Professora, Aline Nogueira, 32 anos, conseguiu trocar a geladeira na Páscoa passada, graças à venda dos ovos. Para este ano, a meta é comprar a primeira máquina de lavar em casa. “Eu coloquei como foco, no ano anterior, a geladeira. Então vendi a antiga e com o dinheiro consegui uma maior, porque houve crescente demanda. Para este ano, é a máquina”, afirma quem já cansou de lavar roupa na mão. 
“Eu tinha pensando em um tanquinho, mas, olhando bem o preço, vale um pouquinho mais de esforço para uma máquina mesmo que vai atender as minhas necessidades”, completa. 

Entre os clientes, o que ela percebe é que a procura por ovos caseiros não está tanto assim na sua história ou metas e, sim, na economia. “Um de 250 g no mercado está, pelo menos, R$ 40,00. O meu é R$ 25,00. Eu vejo que o pessoal está prezando pela economia e, como já conhecem meus doces, sabem que o ovo vai seguir a mesma linha”, descreve. 

RECOMEÇO

Depois de um acidente que trouxe queimaduras de segundo e terceiro grau, Mirian viu no trabalho com confeitaria um doce caminho para recomeçar. Todos os anos, ela faz ovos de Páscoa e vende pela internet mesmo, anunciando em grupos públicos as opções que estão disponíveis. A fala dela começa na defesa pela qualidade do chocolate caseiro que é tão boa quanto os de marca que estão nos supermercados. “Comprar direto das pessoas que fazem acaba fortalecendo, ajudando alguém que precisa”, diz Mirian Priscila dos Santos, 25 anos. 

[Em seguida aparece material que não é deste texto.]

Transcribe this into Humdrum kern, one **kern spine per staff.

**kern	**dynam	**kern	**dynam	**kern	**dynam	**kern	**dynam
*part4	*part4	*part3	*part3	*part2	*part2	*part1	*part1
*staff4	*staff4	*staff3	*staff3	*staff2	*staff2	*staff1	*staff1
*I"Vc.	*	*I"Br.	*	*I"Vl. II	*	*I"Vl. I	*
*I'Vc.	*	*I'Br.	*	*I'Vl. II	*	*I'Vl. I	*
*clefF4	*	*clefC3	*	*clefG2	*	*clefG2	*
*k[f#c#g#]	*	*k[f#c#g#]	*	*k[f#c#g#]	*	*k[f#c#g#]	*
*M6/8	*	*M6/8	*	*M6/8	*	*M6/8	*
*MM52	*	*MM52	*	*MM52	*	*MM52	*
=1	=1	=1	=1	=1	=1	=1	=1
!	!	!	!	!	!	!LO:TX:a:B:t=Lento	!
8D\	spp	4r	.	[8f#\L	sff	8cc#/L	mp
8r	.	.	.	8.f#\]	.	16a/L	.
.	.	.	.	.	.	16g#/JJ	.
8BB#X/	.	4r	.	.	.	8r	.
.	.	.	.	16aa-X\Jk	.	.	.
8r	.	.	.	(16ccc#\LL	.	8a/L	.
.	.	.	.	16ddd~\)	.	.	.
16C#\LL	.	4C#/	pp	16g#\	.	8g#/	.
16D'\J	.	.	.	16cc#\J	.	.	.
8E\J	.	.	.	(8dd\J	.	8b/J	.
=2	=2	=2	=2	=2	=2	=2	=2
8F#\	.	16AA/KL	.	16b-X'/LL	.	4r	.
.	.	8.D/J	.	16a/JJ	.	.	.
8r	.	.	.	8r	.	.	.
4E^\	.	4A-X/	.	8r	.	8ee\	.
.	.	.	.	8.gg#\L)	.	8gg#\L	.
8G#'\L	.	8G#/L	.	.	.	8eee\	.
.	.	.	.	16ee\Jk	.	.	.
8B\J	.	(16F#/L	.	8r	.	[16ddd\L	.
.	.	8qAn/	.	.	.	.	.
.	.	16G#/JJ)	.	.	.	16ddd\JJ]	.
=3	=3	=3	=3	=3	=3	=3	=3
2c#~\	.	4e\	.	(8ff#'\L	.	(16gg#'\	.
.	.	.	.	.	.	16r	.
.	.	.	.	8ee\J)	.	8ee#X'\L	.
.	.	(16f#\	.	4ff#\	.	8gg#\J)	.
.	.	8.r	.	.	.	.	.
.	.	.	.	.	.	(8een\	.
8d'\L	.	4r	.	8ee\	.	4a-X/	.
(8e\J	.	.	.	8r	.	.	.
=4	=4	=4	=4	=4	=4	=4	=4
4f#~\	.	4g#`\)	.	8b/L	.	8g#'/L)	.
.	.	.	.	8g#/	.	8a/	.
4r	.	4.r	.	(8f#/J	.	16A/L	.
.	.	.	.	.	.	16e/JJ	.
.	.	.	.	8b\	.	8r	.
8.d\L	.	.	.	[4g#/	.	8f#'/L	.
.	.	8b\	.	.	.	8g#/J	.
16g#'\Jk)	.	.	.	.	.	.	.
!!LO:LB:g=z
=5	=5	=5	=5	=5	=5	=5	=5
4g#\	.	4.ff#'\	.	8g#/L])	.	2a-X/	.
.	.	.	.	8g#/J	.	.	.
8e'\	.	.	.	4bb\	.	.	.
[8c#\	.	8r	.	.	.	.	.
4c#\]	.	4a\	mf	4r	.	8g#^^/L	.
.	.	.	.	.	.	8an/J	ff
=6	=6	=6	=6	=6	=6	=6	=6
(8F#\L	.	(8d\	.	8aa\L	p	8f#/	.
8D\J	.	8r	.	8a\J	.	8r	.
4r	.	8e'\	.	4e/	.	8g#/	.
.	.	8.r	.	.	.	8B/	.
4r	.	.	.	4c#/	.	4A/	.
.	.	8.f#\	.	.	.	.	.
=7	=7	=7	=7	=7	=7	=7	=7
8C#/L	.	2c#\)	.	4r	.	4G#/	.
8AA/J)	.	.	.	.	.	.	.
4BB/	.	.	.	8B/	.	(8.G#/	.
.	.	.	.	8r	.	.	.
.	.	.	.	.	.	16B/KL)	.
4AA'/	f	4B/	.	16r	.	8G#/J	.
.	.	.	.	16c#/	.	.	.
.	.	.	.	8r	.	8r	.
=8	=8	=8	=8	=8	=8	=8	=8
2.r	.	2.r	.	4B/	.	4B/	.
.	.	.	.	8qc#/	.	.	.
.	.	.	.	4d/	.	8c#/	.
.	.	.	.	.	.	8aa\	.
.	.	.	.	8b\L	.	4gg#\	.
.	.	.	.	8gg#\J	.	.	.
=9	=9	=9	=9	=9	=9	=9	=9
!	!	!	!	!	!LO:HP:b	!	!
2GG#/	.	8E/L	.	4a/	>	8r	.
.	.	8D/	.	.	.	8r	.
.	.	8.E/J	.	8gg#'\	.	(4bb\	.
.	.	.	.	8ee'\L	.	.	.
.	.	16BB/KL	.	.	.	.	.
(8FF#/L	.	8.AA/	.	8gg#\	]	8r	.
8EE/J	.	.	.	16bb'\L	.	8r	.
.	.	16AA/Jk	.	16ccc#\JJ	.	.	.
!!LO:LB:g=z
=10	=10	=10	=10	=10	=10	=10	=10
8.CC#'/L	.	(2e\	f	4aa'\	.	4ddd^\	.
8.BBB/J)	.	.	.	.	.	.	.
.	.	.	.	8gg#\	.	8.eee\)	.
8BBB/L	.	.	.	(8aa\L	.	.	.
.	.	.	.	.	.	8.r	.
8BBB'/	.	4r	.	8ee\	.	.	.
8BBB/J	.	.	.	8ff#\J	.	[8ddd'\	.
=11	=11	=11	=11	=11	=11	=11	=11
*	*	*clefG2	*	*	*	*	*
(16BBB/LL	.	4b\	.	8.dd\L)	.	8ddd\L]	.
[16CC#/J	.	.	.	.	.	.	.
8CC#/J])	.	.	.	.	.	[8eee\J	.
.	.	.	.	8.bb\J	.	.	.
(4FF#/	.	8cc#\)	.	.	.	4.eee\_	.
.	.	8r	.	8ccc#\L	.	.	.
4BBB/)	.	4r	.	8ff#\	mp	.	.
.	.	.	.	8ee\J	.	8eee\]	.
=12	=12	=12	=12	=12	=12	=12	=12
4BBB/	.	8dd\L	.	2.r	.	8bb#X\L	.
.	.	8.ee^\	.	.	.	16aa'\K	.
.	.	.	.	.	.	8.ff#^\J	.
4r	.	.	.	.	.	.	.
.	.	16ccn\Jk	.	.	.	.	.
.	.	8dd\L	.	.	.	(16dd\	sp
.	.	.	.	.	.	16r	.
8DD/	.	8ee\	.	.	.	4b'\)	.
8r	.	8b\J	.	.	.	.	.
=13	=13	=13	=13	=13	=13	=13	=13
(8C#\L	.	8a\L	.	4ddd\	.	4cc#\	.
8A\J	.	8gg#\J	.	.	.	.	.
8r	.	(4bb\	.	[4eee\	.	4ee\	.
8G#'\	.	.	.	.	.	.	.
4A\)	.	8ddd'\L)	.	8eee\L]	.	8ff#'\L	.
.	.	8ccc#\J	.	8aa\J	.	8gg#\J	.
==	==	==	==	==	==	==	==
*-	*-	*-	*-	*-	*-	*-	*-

Mãe de uma menininha de pouco mais de 1 ano, ela usa o dinheiro para complementar a renda, especialmente depois das sequelas da queimadura. Mirian tem uma retração muito forte entre o queixo e o colo e cicatrizes que ficaram mesmo após procedimentos reparadores. 

“Eu tive um acidente, então tem todo este estigma com as pessoas que têm uma cicatriz muito aparente”, desabafa.  “Encontrei nos doces uma forma de ter renda, porque as pessoas olham muito para a aparência”, completa.

O que mais sai da cozinha dela é o ovo de colher, predominantemente carro-chefe de todo mundo que faz ovos caseiros, recheado de pudim ou Óreo. 

ONG

E é para ajudar nos gastos com resgate e saúde dos animais de rua que Kelly Macedo, presidente da ONG Cão Feliz, faz e vende ovos de Páscoa todos os anos. 

Já são quase seis anos de atividade da organização que conta com auxílio de voluntários para o trabalho. “O dinheiro ajuda na compra de medicamentos e no deficit muito grande que nós temos, que são as contas das clínicas veterinárias”, explica o vice-presidente da ONG, Ronei Barbosa. O que mais acontece nestes casos é que o responsável pelo animal, quando localizado pela ONG, se recusa a pagar pelo tratamento e cabe aos voluntários a adoção do bichinho e também arcar com as despesas.